WORK ORDER – Write out every entry below word for word, leaving nothing out.

= = =

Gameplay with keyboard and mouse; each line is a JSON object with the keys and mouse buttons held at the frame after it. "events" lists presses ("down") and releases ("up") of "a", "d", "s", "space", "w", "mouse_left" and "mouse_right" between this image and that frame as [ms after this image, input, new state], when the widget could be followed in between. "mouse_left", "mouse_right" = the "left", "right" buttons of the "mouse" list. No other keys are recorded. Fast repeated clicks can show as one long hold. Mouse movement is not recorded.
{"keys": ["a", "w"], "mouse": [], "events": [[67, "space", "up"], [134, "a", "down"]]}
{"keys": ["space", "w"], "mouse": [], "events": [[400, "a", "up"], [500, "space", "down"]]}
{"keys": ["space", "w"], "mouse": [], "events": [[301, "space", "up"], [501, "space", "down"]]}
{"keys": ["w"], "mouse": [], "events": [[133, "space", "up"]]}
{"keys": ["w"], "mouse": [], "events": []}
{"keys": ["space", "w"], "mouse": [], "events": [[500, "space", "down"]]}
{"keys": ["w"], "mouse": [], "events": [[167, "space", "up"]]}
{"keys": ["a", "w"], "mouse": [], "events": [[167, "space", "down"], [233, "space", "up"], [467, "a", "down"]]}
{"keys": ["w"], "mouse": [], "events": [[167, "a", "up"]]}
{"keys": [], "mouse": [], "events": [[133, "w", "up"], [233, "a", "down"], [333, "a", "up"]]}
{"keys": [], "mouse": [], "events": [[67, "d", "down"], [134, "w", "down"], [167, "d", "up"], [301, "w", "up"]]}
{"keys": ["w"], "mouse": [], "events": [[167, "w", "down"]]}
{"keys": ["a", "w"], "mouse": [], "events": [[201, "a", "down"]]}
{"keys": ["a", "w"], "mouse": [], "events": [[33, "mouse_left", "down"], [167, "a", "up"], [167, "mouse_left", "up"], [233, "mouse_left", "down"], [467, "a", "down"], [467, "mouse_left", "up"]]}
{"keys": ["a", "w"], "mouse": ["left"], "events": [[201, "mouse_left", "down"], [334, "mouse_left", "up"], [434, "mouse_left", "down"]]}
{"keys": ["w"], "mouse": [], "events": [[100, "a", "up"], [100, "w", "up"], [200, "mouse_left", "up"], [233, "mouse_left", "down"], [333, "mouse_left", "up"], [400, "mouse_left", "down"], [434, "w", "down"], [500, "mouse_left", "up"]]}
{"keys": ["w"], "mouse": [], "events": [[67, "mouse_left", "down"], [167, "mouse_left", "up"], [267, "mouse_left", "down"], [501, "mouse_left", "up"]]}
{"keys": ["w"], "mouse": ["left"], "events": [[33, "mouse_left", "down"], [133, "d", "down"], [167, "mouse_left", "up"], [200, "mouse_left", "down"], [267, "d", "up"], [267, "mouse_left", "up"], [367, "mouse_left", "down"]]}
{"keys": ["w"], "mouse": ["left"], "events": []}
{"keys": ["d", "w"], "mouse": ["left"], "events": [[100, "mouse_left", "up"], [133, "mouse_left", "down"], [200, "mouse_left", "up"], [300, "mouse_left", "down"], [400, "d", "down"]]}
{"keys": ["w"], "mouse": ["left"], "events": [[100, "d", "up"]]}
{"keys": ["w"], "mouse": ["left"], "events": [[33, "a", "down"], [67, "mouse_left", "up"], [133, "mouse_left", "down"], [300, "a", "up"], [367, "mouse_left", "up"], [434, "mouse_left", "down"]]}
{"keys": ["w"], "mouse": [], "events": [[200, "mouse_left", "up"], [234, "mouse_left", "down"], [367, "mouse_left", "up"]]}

= = =

EXPECTED OUTPUT –
Gameplay with keyboard and mouse; each line is a JSON object with the keys and mouse buttons held at the frame after it. "events" lists presses ("down") and releases ("up") of "a", "d", "s", "space", "w", "mouse_left" and "mouse_right" between this image and that frame as [ms after this image, input, new state], when the widget could be followed in between. "mouse_left", "mouse_right" = the "left", "right" buttons of the "mouse" list. No other keys are recorded. Fast repeated clicks can show as one long hold. Mouse movement is not recorded.
{"keys": ["a", "w"], "mouse": [], "events": [[67, "space", "up"], [134, "a", "down"]]}
{"keys": ["space", "w"], "mouse": [], "events": [[400, "a", "up"], [500, "space", "down"]]}
{"keys": ["space", "w"], "mouse": [], "events": [[301, "space", "up"], [501, "space", "down"]]}
{"keys": ["w"], "mouse": [], "events": [[133, "space", "up"]]}
{"keys": ["w"], "mouse": [], "events": []}
{"keys": ["space", "w"], "mouse": [], "events": [[500, "space", "down"]]}
{"keys": ["w"], "mouse": [], "events": [[167, "space", "up"]]}
{"keys": ["a", "w"], "mouse": [], "events": [[167, "space", "down"], [233, "space", "up"], [467, "a", "down"]]}
{"keys": ["w"], "mouse": [], "events": [[167, "a", "up"]]}
{"keys": [], "mouse": [], "events": [[133, "w", "up"], [233, "a", "down"], [333, "a", "up"]]}
{"keys": [], "mouse": [], "events": [[67, "d", "down"], [134, "w", "down"], [167, "d", "up"], [301, "w", "up"]]}
{"keys": ["w"], "mouse": [], "events": [[167, "w", "down"]]}
{"keys": ["a", "w"], "mouse": [], "events": [[201, "a", "down"]]}
{"keys": ["a", "w"], "mouse": [], "events": [[33, "mouse_left", "down"], [167, "a", "up"], [167, "mouse_left", "up"], [233, "mouse_left", "down"], [467, "a", "down"], [467, "mouse_left", "up"]]}
{"keys": ["a", "w"], "mouse": ["left"], "events": [[201, "mouse_left", "down"], [334, "mouse_left", "up"], [434, "mouse_left", "down"]]}
{"keys": ["w"], "mouse": [], "events": [[100, "a", "up"], [100, "w", "up"], [200, "mouse_left", "up"], [233, "mouse_left", "down"], [333, "mouse_left", "up"], [400, "mouse_left", "down"], [434, "w", "down"], [500, "mouse_left", "up"]]}
{"keys": ["w"], "mouse": [], "events": [[67, "mouse_left", "down"], [167, "mouse_left", "up"], [267, "mouse_left", "down"], [501, "mouse_left", "up"]]}
{"keys": ["w"], "mouse": ["left"], "events": [[33, "mouse_left", "down"], [133, "d", "down"], [167, "mouse_left", "up"], [200, "mouse_left", "down"], [267, "d", "up"], [267, "mouse_left", "up"], [367, "mouse_left", "down"]]}
{"keys": ["w"], "mouse": ["left"], "events": []}
{"keys": ["d", "w"], "mouse": ["left"], "events": [[100, "mouse_left", "up"], [133, "mouse_left", "down"], [200, "mouse_left", "up"], [300, "mouse_left", "down"], [400, "d", "down"]]}
{"keys": ["w"], "mouse": ["left"], "events": [[100, "d", "up"]]}
{"keys": ["w"], "mouse": ["left"], "events": [[33, "a", "down"], [67, "mouse_left", "up"], [133, "mouse_left", "down"], [300, "a", "up"], [367, "mouse_left", "up"], [434, "mouse_left", "down"]]}
{"keys": ["w"], "mouse": [], "events": [[200, "mouse_left", "up"], [234, "mouse_left", "down"], [367, "mouse_left", "up"]]}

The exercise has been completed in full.